= Beginning of Section =

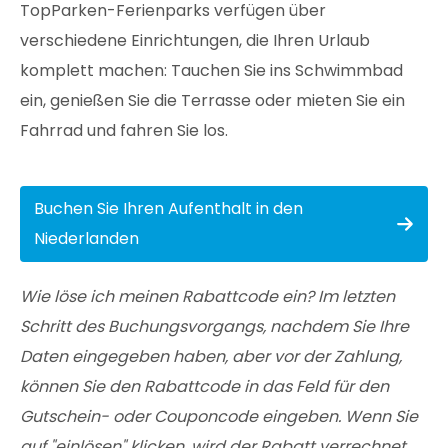
TopParken-Ferienparks verfügen über
verschiedene Einrichtungen, die Ihren Urlaub
komplett machen: Tauchen Sie ins Schwimmbad
ein, genießen Sie die Terrasse oder mieten Sie ein
Fahrrad und fahren Sie los.
Buchen Sie Ihren Aufenthalt in den
Niederlanden
Wie löse ich meinen Rabattcode ein? Im letzten
Schritt des Buchungsvorgangs, nachdem Sie Ihre
Daten eingegeben haben, aber vor der Zahlung,
können Sie den Rabattcode in das Feld für den
Gutschein- oder Couponcode eingeben. Wenn Sie
auf "einlösen" klicken, wird der Rabatt verrechnet.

= End of Section =

- Work order:
Reproduce the text of the listing above word for word, leaving the picture out of your answer.

- Answer to the problem:
TopParken-Ferienparks verfügen über
verschiedene Einrichtungen, die Ihren Urlaub
komplett machen: Tauchen Sie ins Schwimmbad
ein, genießen Sie die Terrasse oder mieten Sie ein
Fahrrad und fahren Sie los.
Buchen Sie Ihren Aufenthalt in den
Niederlanden
Wie löse ich meinen Rabattcode ein? Im letzten
Schritt des Buchungsvorgangs, nachdem Sie Ihre
Daten eingegeben haben, aber vor der Zahlung,
können Sie den Rabattcode in das Feld für den
Gutschein- oder Couponcode eingeben. Wenn Sie
auf "einlösen" klicken, wird der Rabatt verrechnet.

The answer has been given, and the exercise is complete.